# Primeira Comunidade de Civis na Antartica



## Carlos Dias (2 Fev 2006 às 02:29)

*Chama-se Villa Las Estrellas, Chile , fica na Ilha do Rei George no Continente Antartico. 

Vivem 14 familias de civis , tendo 80 habitantes, tem colegio, correo,supermecado e um banco. 


Latitud geográfica: 62° 12' 9" S 
Longitud geográfica: 58° 57' 42" O 

Base Aérea Antártica "Presidente Eduardo Frei M." Fuerza Aérea de Chile 

Escola :*










*A Comunidade :*


----------



## Antonio (2 Fev 2006 às 22:58)

Ena!!! Mas é neve e gelo a mais para se viver ali...     

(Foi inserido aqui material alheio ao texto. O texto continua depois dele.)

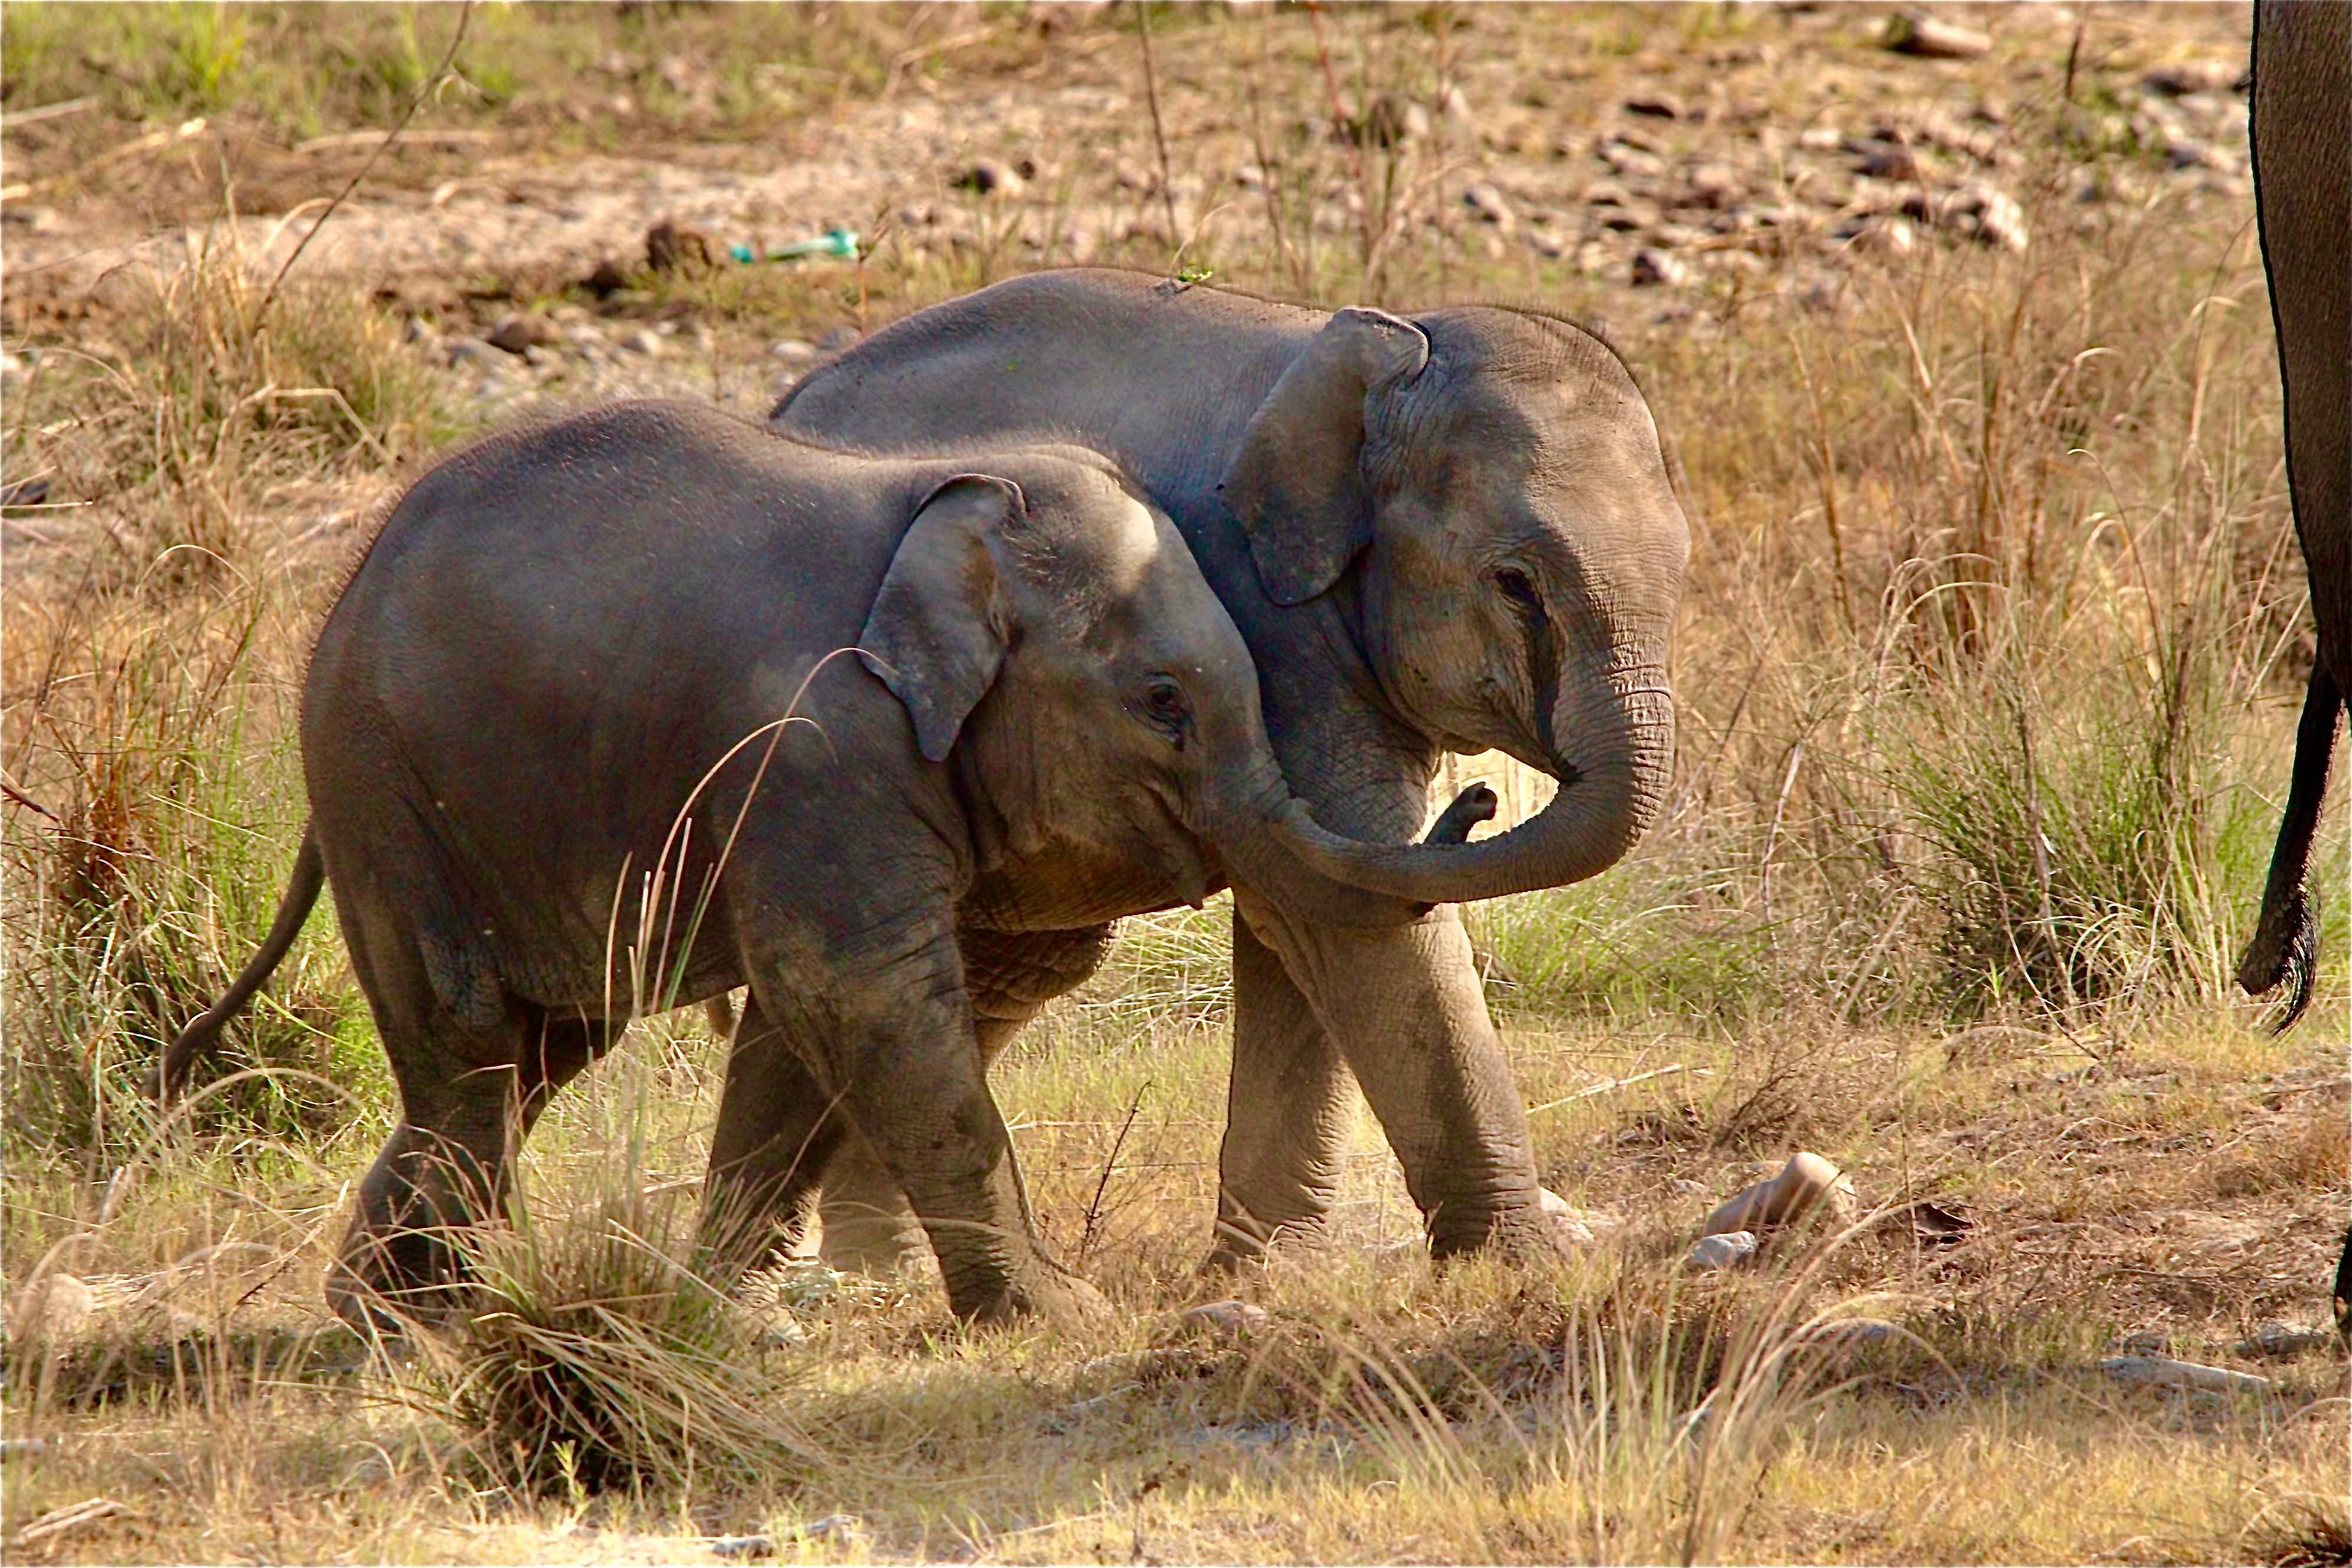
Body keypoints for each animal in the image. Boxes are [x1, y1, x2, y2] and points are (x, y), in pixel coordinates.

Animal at [157, 400, 1493, 1326]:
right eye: (1164, 703)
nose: (1477, 795)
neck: (949, 533)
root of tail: (337, 605)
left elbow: (799, 1029)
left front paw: (719, 1310)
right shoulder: (814, 757)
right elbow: (860, 993)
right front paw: (1061, 1317)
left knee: (535, 1052)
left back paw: (375, 1307)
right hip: (388, 800)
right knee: (475, 1053)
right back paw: (442, 1319)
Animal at [770, 268, 1690, 1273]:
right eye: (1516, 585)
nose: (1480, 801)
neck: (1375, 356)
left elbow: (1312, 928)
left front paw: (1277, 1267)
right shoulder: (1265, 628)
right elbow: (1342, 914)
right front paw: (1523, 1261)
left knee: (1015, 962)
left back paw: (880, 1268)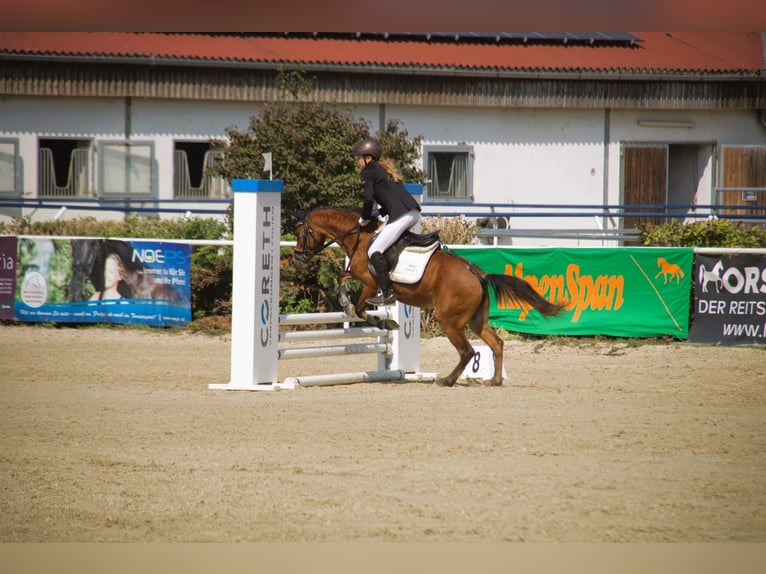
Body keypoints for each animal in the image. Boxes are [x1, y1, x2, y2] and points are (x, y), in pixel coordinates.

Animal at [292, 205, 568, 390]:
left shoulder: (370, 283)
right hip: (475, 320)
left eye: (300, 233)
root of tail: (478, 275)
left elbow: (360, 308)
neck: (360, 237)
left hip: (449, 320)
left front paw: (383, 320)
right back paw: (495, 380)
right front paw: (349, 303)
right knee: (496, 343)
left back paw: (447, 380)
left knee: (467, 351)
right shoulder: (359, 277)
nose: (297, 260)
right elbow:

Vou tentar localizar a ilha no mapa


----------



## Antonio (2 Fev 2006 às 23:26)

Já encontrei !


----------



## Carlos Dias (3 Fev 2006 às 00:29)

*Isso mesmo Antonio, nesta ilha do Rei George se não me engano se encontra 13 bases, inclusive uma brasileira chamada Comandante Ferraz. A media de verão fica em torno de 2ºC e do inverno -10ºC*


----------